A. M.-L. : En terminant, voudrais-tu nous dire quelques mots sur ton dernier film, Bye Bye Now, qui a été présenté en 2019 au Festival international du film sur l’art ? Le titre me paraissait trop parfait pour ne pas l’aborder en finale.
Ce film-là, je l’ai conçu avant que mon père meure. Il est décédé en 2008. C’est un film sur lui, alors que c’était toujours lui qui filmait dans ma famille et qui a constitué les archives familiales. Je vois le film comme un au revoir, mais il me permet aussi de réfléchir à l’idée même du geste d’adieu. Il se passe quelque chose de particulier dans le geste de « bye bye » que les gens se font dans un film de famille.

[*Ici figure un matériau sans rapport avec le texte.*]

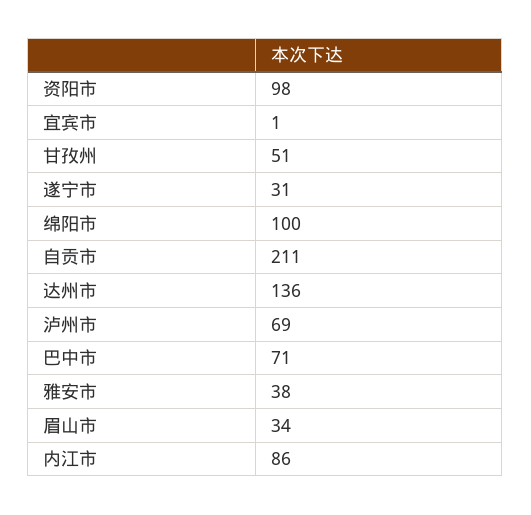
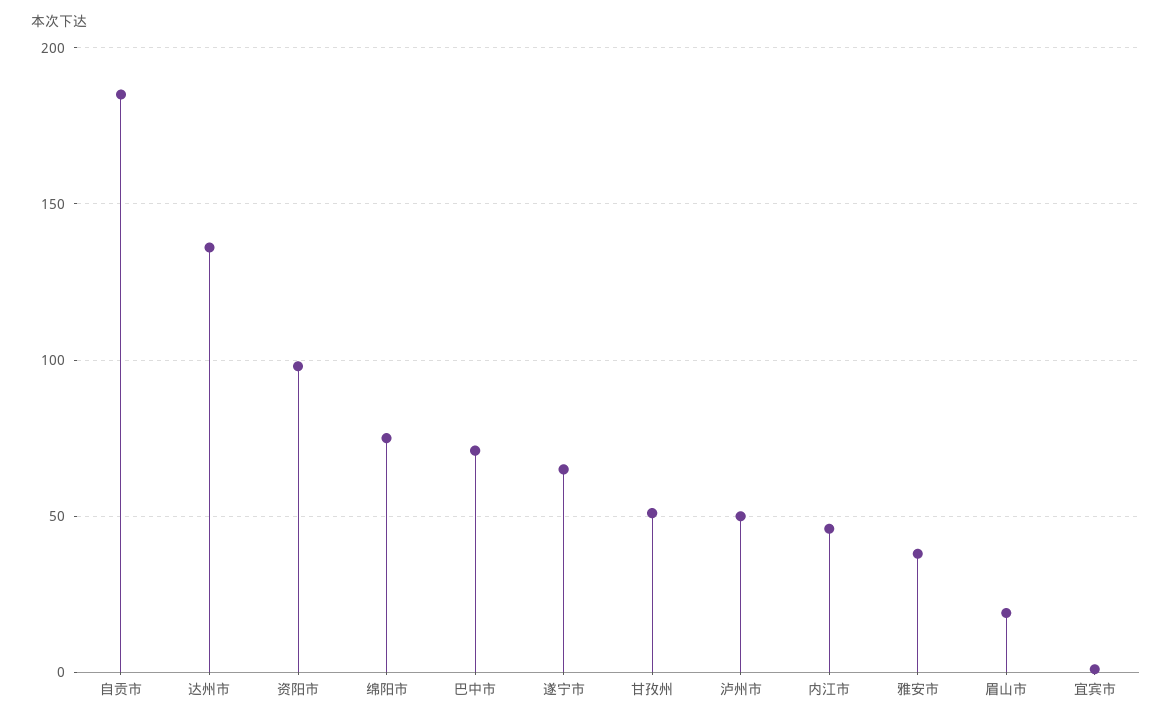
遂宁市: 31 -> 65
绵阳市: 100 -> 75
自贡市: 211 -> 185
泸州市: 69 -> 50
眉山市: 34 -> 20
内江市: 86 -> 45

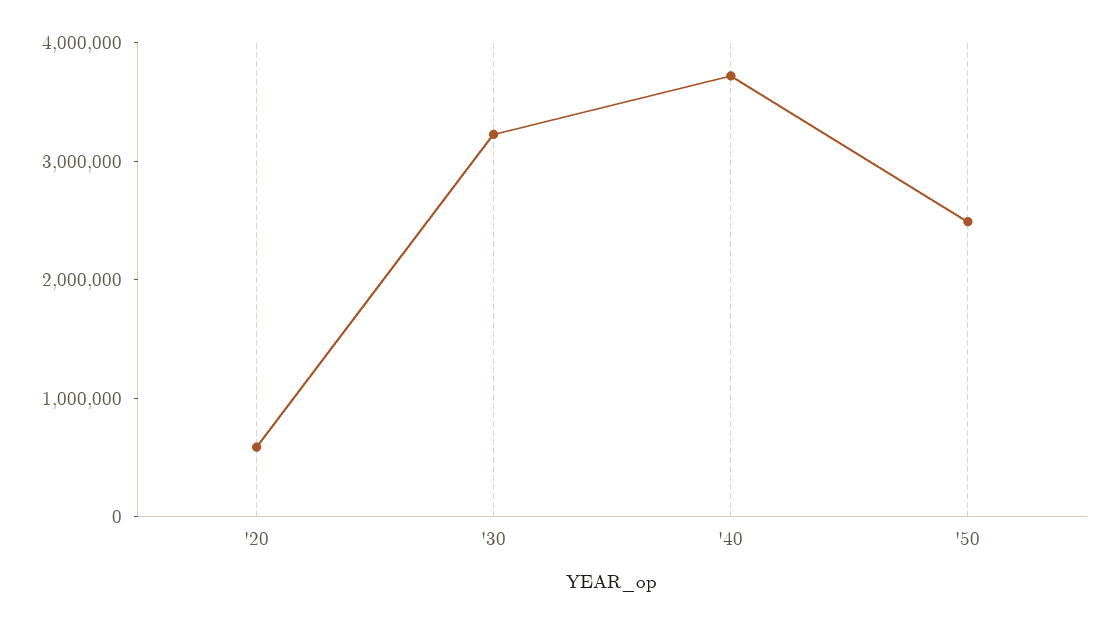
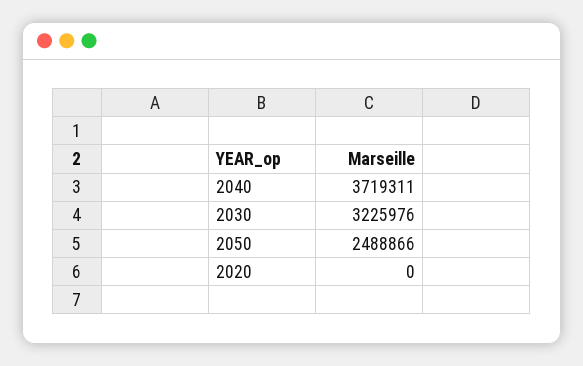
'20: 600000 -> 0

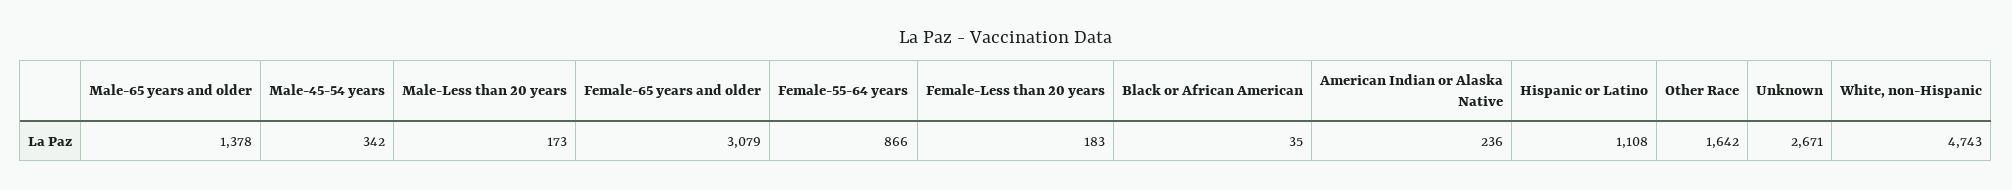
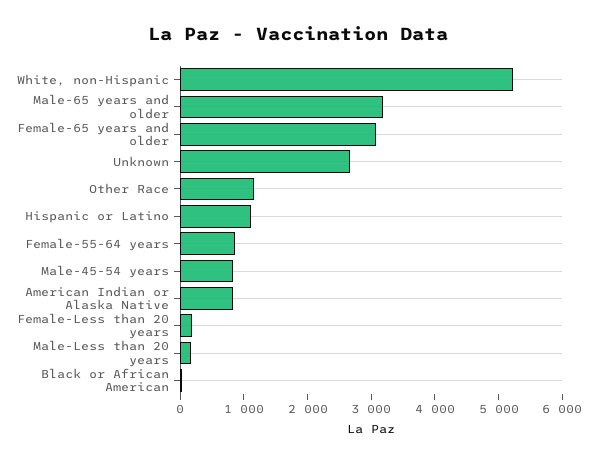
Male-65 years and older: 1378 -> 3200
Male-45-54 years: 342 -> 800
American Indian or Alaska Native: 236 -> 800
Other Race: 1642 -> 1200
White, non-Hispanic: 4743 -> 5200

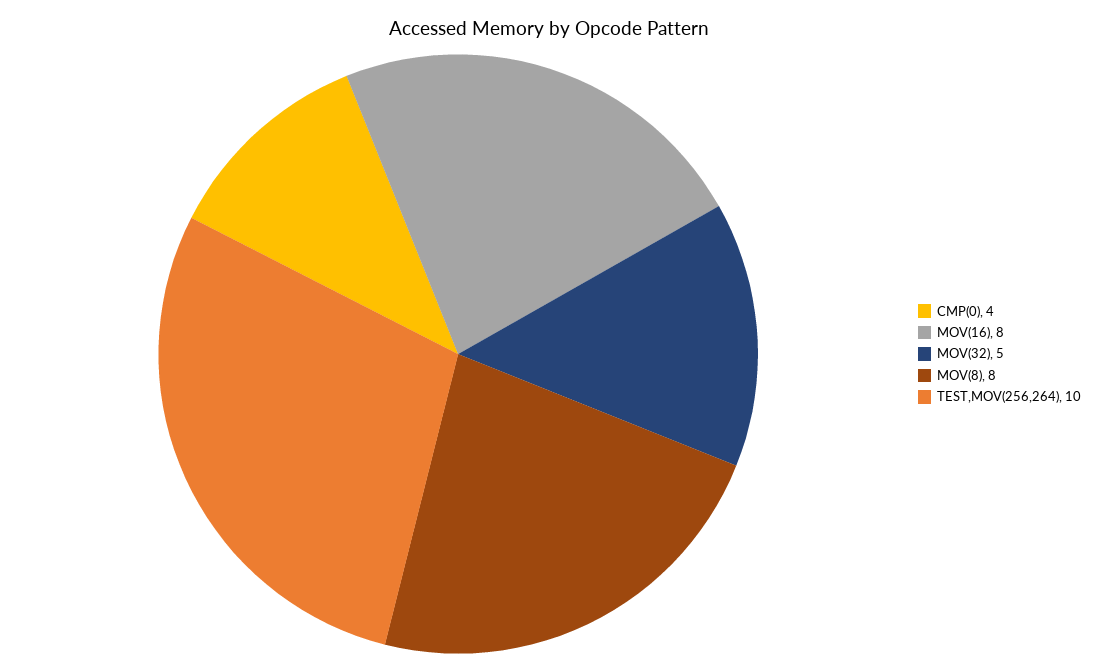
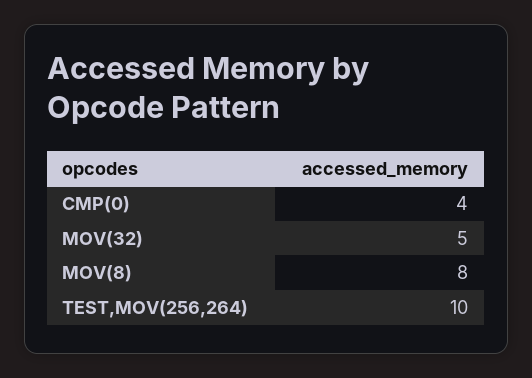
MOV(16): 8 -> none

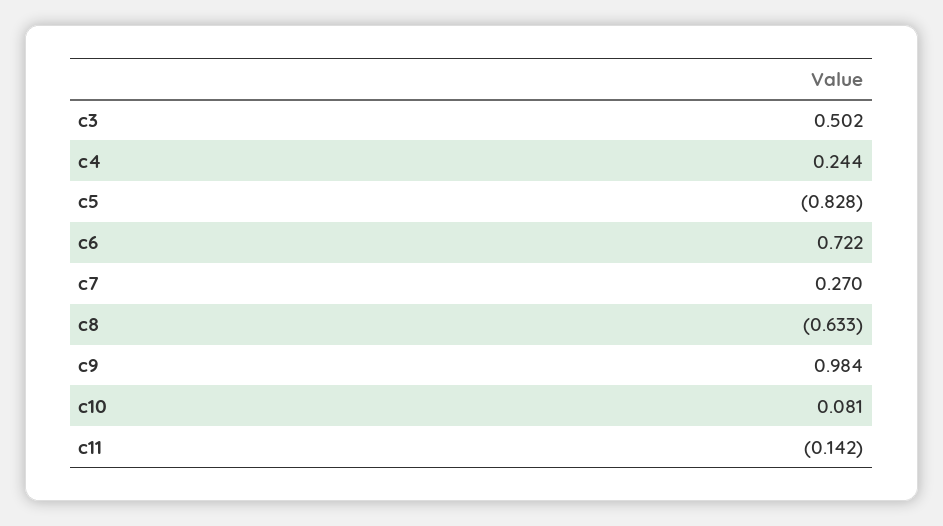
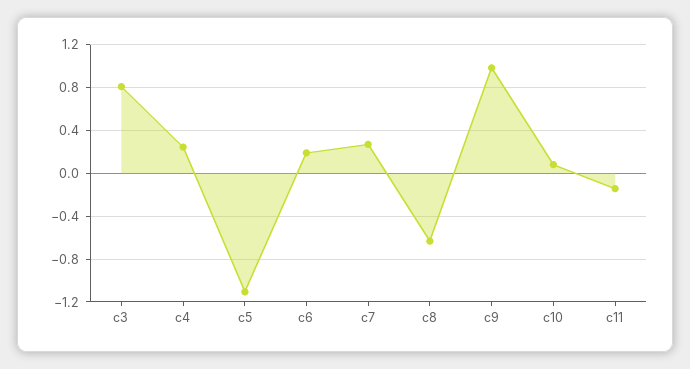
c3: 0.502 -> 0.8
c5: -0.828 -> -1.1
c6: 0.722 -> 0.2

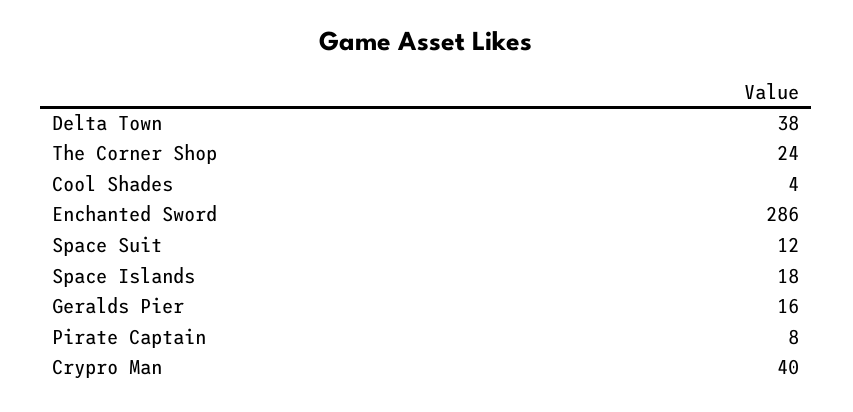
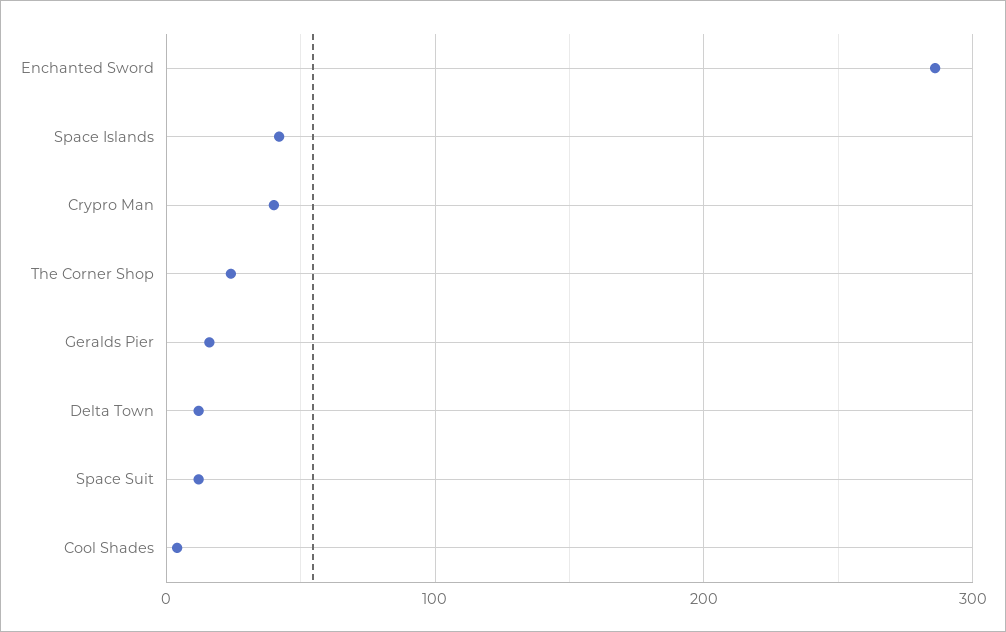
Delta Town: 38 -> 10
Space Islands: 18 -> 40
Pirate Captain: 8 -> none

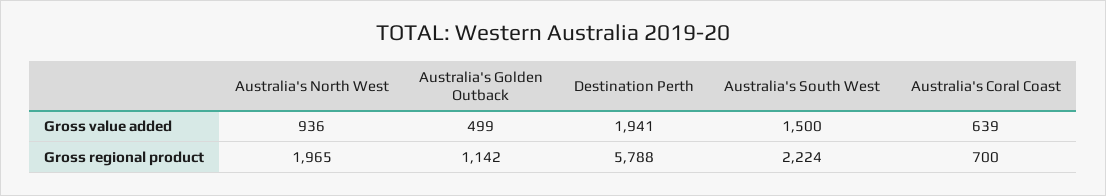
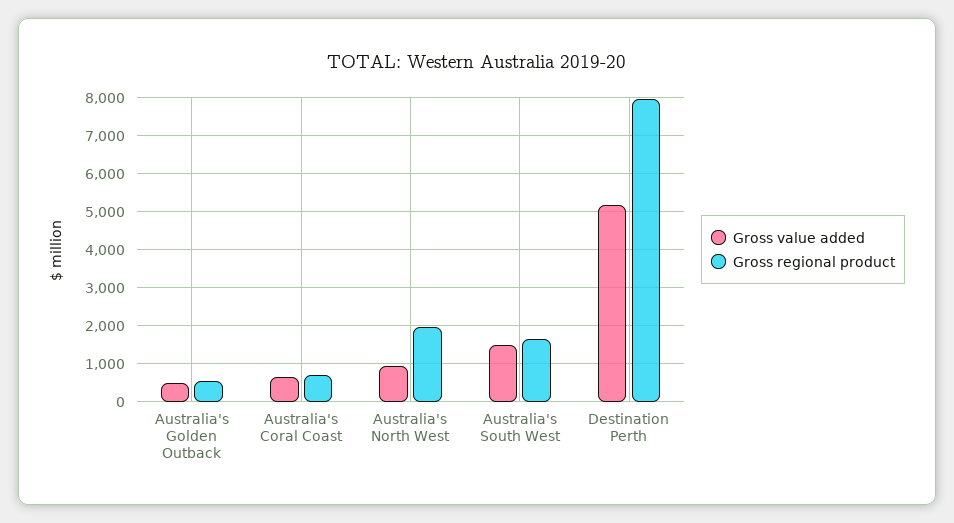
Gross value added, Destination Perth: 1941 -> 5200
Gross regional product, Australia's Golden Outback: 1142 -> 600
Gross regional product, Destination Perth: 5788 -> 8000
Gross regional product, Australia's South West: 2224 -> 1600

Comme s’il y avait une conscience que le film allait être vu par d’autres, pas seulement par la personne qui filme. C’est pour ça que je l’ai intitulé Bye Bye Now. Pour moi, il y a quelque chose de très important dans le « maintenant » de la projection. C’est aussi un au revoir d’outre-tombe. Quand je dis « Bye Bye Now », ça revient pour moi à la conviction que le cinéma n’est pas un objet, mais toujours une expérience.